### Try it
Whenever the string "assign" appears in a line below, please copy the line out.

### Text-based hardware design files
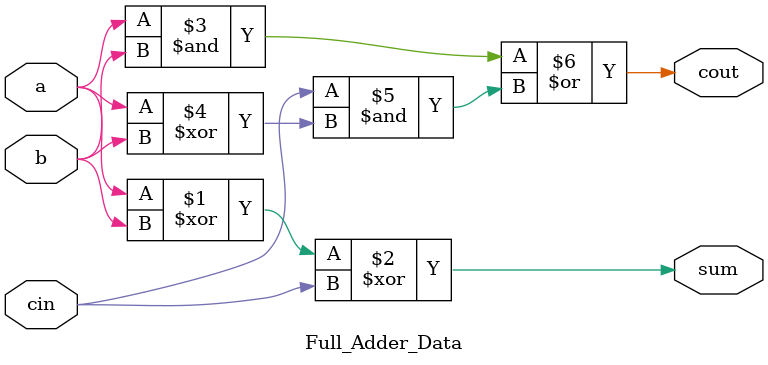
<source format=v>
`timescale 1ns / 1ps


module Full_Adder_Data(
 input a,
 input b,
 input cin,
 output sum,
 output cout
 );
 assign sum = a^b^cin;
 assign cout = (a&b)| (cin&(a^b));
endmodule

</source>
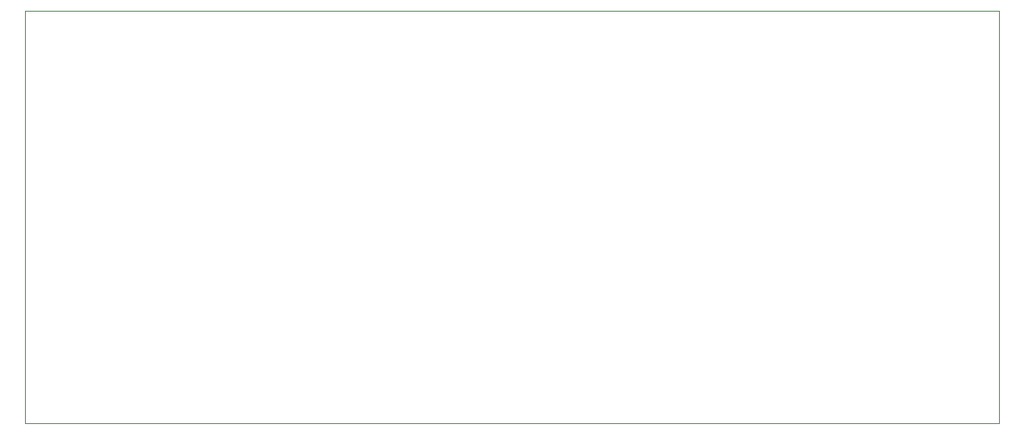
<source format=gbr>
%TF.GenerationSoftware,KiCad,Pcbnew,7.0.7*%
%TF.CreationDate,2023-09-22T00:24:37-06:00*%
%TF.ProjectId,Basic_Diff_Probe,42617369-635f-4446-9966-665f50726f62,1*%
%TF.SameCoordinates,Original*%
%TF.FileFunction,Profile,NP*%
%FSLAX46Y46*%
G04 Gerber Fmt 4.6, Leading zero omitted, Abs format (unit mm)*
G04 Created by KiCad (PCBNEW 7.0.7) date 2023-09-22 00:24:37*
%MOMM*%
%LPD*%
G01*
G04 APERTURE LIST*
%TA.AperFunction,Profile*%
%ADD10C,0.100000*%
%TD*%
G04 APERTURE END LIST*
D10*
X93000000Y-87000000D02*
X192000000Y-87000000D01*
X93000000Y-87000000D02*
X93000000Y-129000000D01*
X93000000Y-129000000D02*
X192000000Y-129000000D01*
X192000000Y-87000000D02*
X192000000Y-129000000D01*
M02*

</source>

### Exercise response
 assign sum = a^b^cin;
 assign cout = (a&b)| (cin&(a^b));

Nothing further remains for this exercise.